For the second straight year, the city will not compete in Communities in Bloom, despite the city winning the national competition in 2011.
Similar to last year, Nigel Lambeth, chair of the Communities in Bloom Committee, recommended postponing the competition, which council agreed to during Tuesday night’s council meeting.
“Due to challenges which the community continues to face with reduced service levels, the committee would like to register in the Circle of Excellence category as a non-competitive community, continue with projects as recommended in the annual report and prepare to potentially compete internationally in 2014,” Lambeth said in a report to council.
That impressed Coun. Andy Adams.
“I want to recognize the work the Communities in Bloom Committee has done and (its) recognition of the challenges before council,” Adams said. “I want that appreciation extended to all members of the committee.”
Last year, the Communities in Bloom Committee chose to take a year off from competing and instead registered as a non-competitive community to maintain its eligibility to compete at the international level.
A community is allowed to postpone its participation for two years, but after that the city would have to start over at the provincial level.
The city was invited to compete internationally in 2012 after winning at the national level last year, with a score of 85 per cent.
However, the committee needed $26,000 from the city in order to enter the contest and city council was forced to cut the Communities in Bloom budget this year due to financial difficulties.
“The committee decided to postpone entering the international level of competition for one year,” said Nigel Lambeth, chair of the committee. “Although the committee decided to take one year off from competing they were still very active and made many contributions to the community.”
Those initiatives included continuing the Adopt-A-Highway program, the second annual Great Curb Appeal campaign, the Canada Day parade, flower and tree planting, as well as several community clean-up days.

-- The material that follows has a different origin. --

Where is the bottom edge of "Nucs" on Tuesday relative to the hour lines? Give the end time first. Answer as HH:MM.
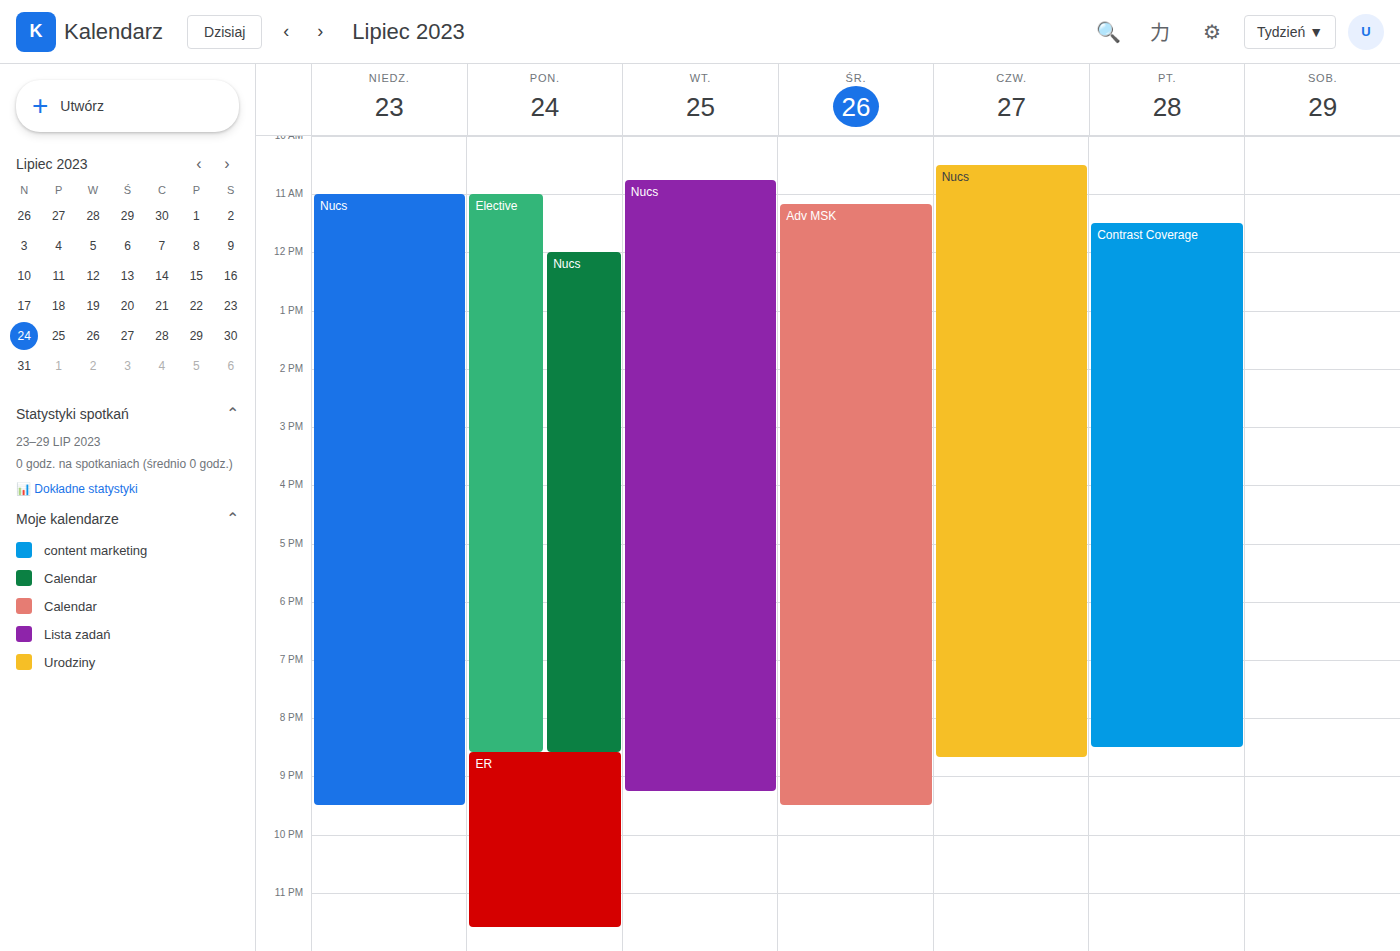
21:15 -- neither: a quarter of the way from the 21:00 line to the 22:00 line.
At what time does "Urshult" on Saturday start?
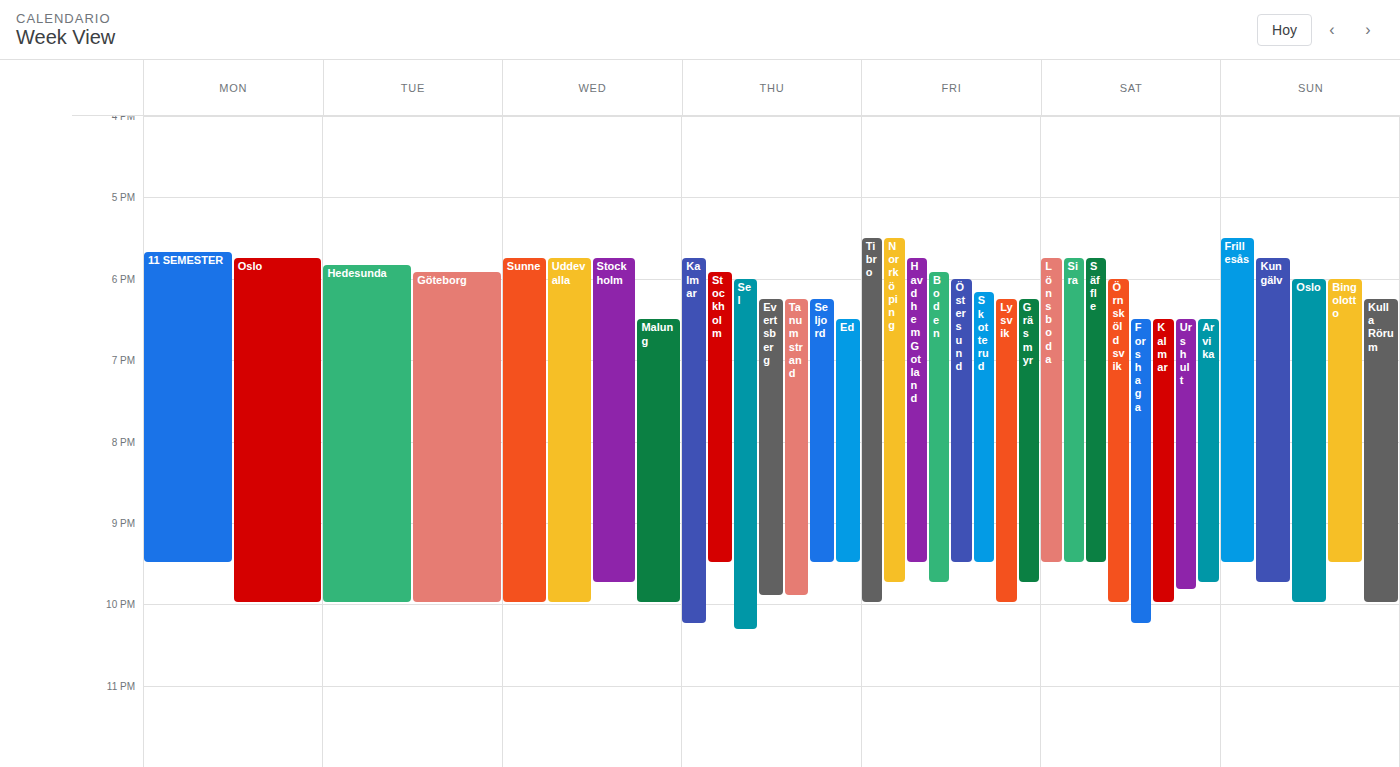
6:30 PM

This year the committee is asking council for $7,500 from the parks department to support community groups that conduct a variety of community clean up initiatives throughout the year.
Lambeth said many in the community don’t realize that Communities in Bloom supports initiatives such as community clean ups, not just plantings.
“Unfortunately Communities in Bloom is a bit of a misnomer for the committee as it gives the impression that their activities are all about flowers,” Lambeth said. “All of the committee’s initiatives are planned around the eight criteria areas for which the community gets judged in the CIB competition: tidiness, environmental action, heritage conservation, urban forestry, landscape, turf and groundcovers, floral displays and community involvement.”
Participating in Communities in Bloom raises the profile of Campbell River around the world as more than 300 delegates attend the national symposium where each participant has a display showcasing their community.
The city has competed in the competition since 2005 when it entered as a non-competitive community.